И разбудил бы, вновь застучало в мозгу. Как же иначе! Они ведь с Можей воевали бок о бок и к тому же — соседи. Но бедняга мог разве что ковылять. А ковыляя, от опасности не спасешься!
Птица летала кругами и щебетала, точь-в-точь как та, другая, в лесу.
Нет, не стал он его будить. Медленно поднялся, оставив на земле винтовку, и в одиночестве, крадучись, тронулся в путь.
Птица летала над ним, сужая круги.
Да, вот так оно и было: тайком ушел один. Уходил все дальше от Можи и вроде бы слышал его голос. Ужас был в голосе: Лукач, мол, где ты?! А он все шел и шел и уже не мог повернуть…
Так и брел Лукач все дальше и дальше сквозь чащобу воспоминаний, пока не ощутил мягкого прикосновения крыльев. Птица кружила прямо над головою, взмахивала крыльями над ухом, а сама все щебетала, кричала, рыдала.
Лукач побежал.
Семь потов сошло с него, пока он добрался до Гужора. Добравшись, отер лицо пучком цветущей травы, пробежался взад-вперед, чтобы вышибить из головы проклятую птицу, и с усердием взялся за дело. Ряды скошенной травы множились на глазах, так что к Анниному приходу почти вся цветущая трава лежала на земле.
— Ну, ты и постарался! — сказала Анна.
Старый раскидистый дуб высился над скошенной лужайкой. К подножию поставила Анна кошелку и горшок с обедом, потом перевязала платок и расправила юбку, словно бабочка крылья.

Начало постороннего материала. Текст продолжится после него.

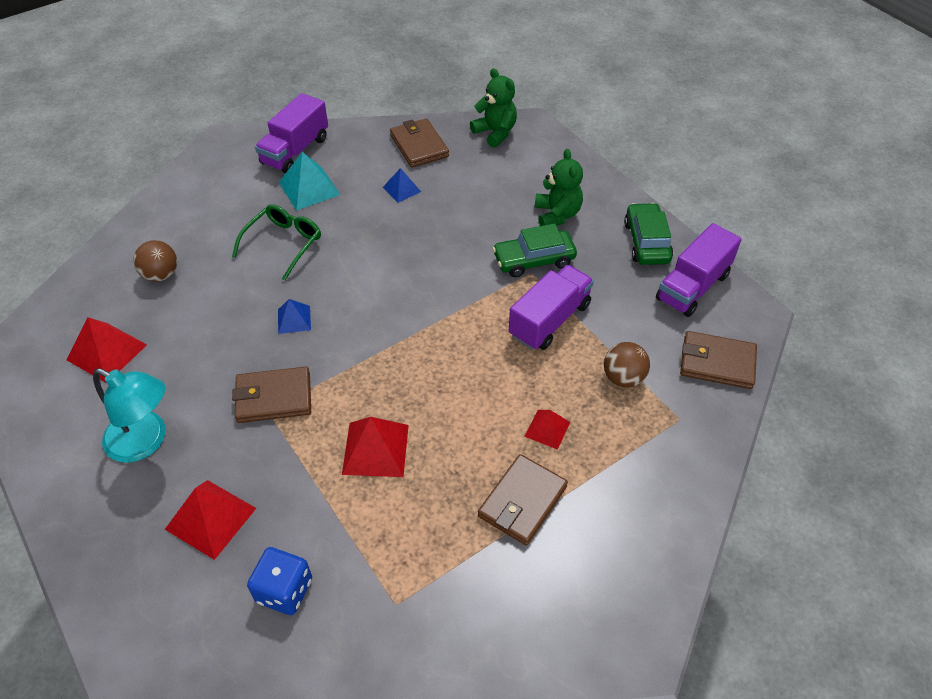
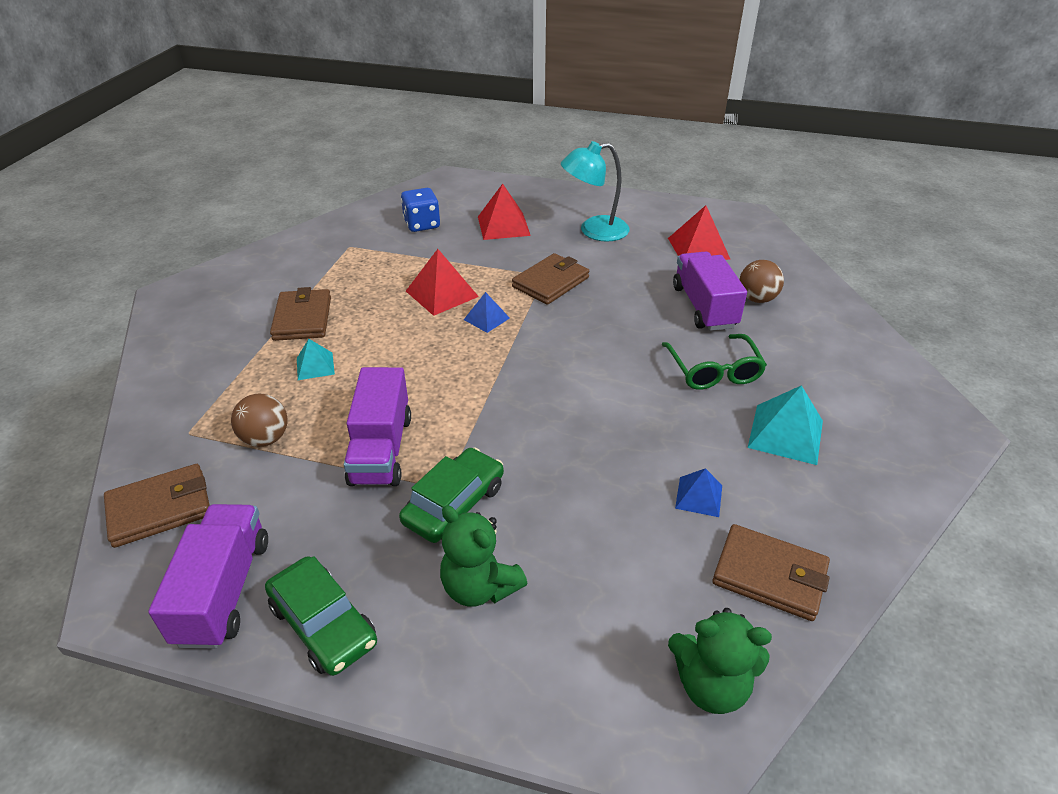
camera: 140 degrees right, 10 degrees down
purple truck [255,93,328,174] -> purple truck moved to [673,251,747,331]
blue pyramid [278,299,311,334] -> blue pyramid moved to [464,292,510,333]
red pyramid [524,410,570,450] -> turquoise pyramid [297,339,335,380]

— Подойдешь на минутку? — спросила она.
— Чего ж, — ответил Лукач.
Протер косу пучком травы, повесил ее на ветку, у самого ствола — как положено. Точило оставил под дубом, пригладил волосы, обдернул рубаху, потом взглянул на Анну и сказал:
— Трава цветет.
— А ты как будто невесел, — молвила Анна.
— Много всего передумал.
— О себе?
— По большей части, — кивнул Лукач.
Тихий ангел пролетел между ними. Женщина гадала, не спросить ли Лукача о другой, меньшей части, а Лукач меж тем размышлял, сказать или не сказать, не дожидаясь вопроса. Так они думали да гадали, а тем временем чудной ветер налетел с востока. Потянуло прохладой и диким укропом.
— Ух ты! — сказал Лукач.
Небо на востоке стремительно чернело, ветер накатывал уже волнами.
— Будет гроза! — сказала Анна.
— Страшно? — спросил Лукач.
— Ты ведь рядом.
— Прижмешься ко мне?
Женщина молча взяла кувшин и направилась к лесу — то ли отвечать не хотела, то ли за свежей водой к обеду. Лукач знал, что идет она к роднику, и крикнул вслед:
— Смотри, как бы тебя гроза там не застала!
— Мигом слетаю, — откликнулась Анна.
Ветер и вправду вроде бы подхватил ее, и она полетела, словно птица. Промелькнула в поле и исчезла за деревьями. Лукач закурил сигарету и уселся под дубом. Прислонился к стволу, прячась от взбесившегося ветра, и с трепетом представил, что будет, если Анна все же припадет к его груди, спасаясь от бури. Однако бурей не иначе как Можа правил: не дождавшись Анны, грозно потемнело небо, набросилось бушующим морем на деревья, и грянул гром.